Different subword segmentations of the same word in different contexts can also affect transfer learning, since downstream models that rely on consistent surface forms (for example, span extraction in question answering) are more brittle when their tokenizer behaves inconsistently.
WordPiece is a compromise between word-level tokenizers (which produce short sequences but huge vocabularies and unknown-word problems) and character-level or byte-level tokenizers (which have tiny vocabularies but very long sequences). Two notable character-level or byte-level alternatives have been published since BERT.
ByT5 (Xue et al. 2021) is a variant of T5 that operates on UTF-8 bytes rather than SentencePiece tokens. The approach trades a larger transformer to handle longer sequences against the simplicity of having no tokenizer at all. ByT5 is more robust to noise and to languages that the original SentencePiece vocabulary did not cover well.
CANINE (Clark et al. 2021) skips the pre-tokenizer entirely and operates on Unicode codepoints, using downsampling inside the encoder to keep the sequence manageable. The CANINE paper presents itself explicitly as an alternative to WordPiece for multilingual settings where vocabulary mismatch is a recurring problem.
Neither byte-level nor character-level approaches have displaced WordPiece in production. They show up in research and in models that need to support languages or scripts that WordPiece-trained checkpoints handle poorly. WordPiece, BPE, and the unigram LM remain the three workhorse subword schemes in modern NLP.
WordPiece is now nearly fifteen years old, and the bulk of new BERT-style pre-training projects launched since 2022 have moved to byte-level BPE (for Llama-style decoder-only models) or to SentencePiece unigram (for T5-style encoder-decoder models). The original BERT vocabularies are still the most-downloaded tokenizers on Hugging Face Hub, however, and the BERT-family models that ship with WordPiece (DistilBERT, MobileBERT, ELECTRA, mBERT, and a long tail of domain-specific BERTs) remain heavily used in production for classification, retrieval, named entity recognition, and other encoder-only tasks.

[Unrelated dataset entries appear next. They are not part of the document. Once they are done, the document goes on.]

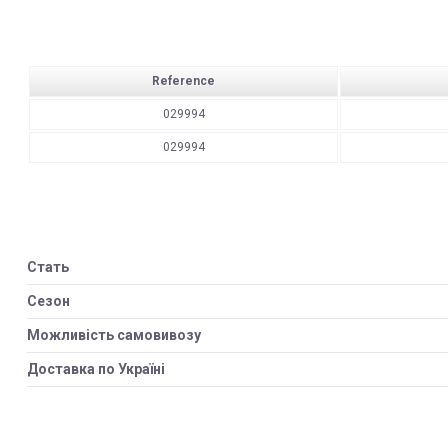
Reference
029994
029994
Стать
Сезон
Можливість самовивозу
Доставка по Україні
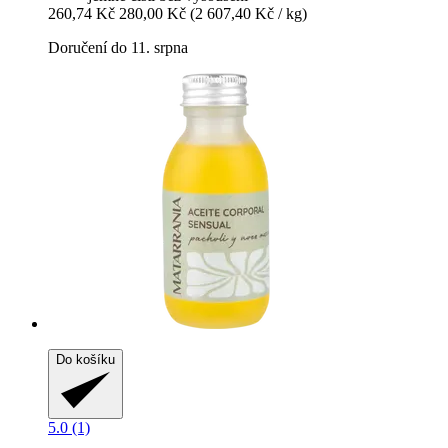
260,74 Kč
280,00 Kč
(2 607,40 Kč / kg)
Doručení do 11. srpna
Do košíku
5.0 (1)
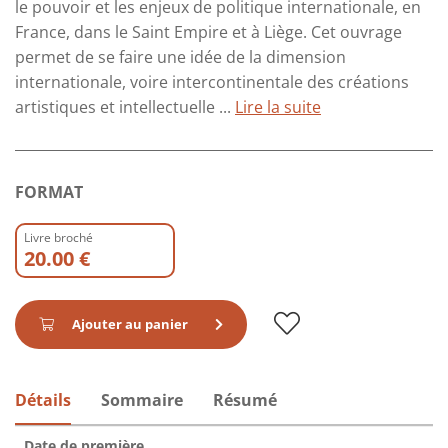
le pouvoir et les enjeux de politique internationale, en
France, dans le Saint Empire et à Liège. Cet ouvrage
permet de se faire une idée de la dimension
internationale, voire intercontinentale des créations
artistiques et intellectuelle ...
Lire la suite
FORMAT
Livre broché
20.00 €
Ajouter au panier
Détails
Sommaire
Résumé
Date de première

WordPiece also lives on through SentencePiece's BPE mode, since several teams use SentencePiece as a more flexible drop-in replacement for the original WordPiece pipeline. The phrase "WordPiece tokenizer" is sometimes used loosely in modern documentation to mean any greedy longest-match subword tokenizer with a ## continuation prefix, even when the underlying training algorithm is BPE.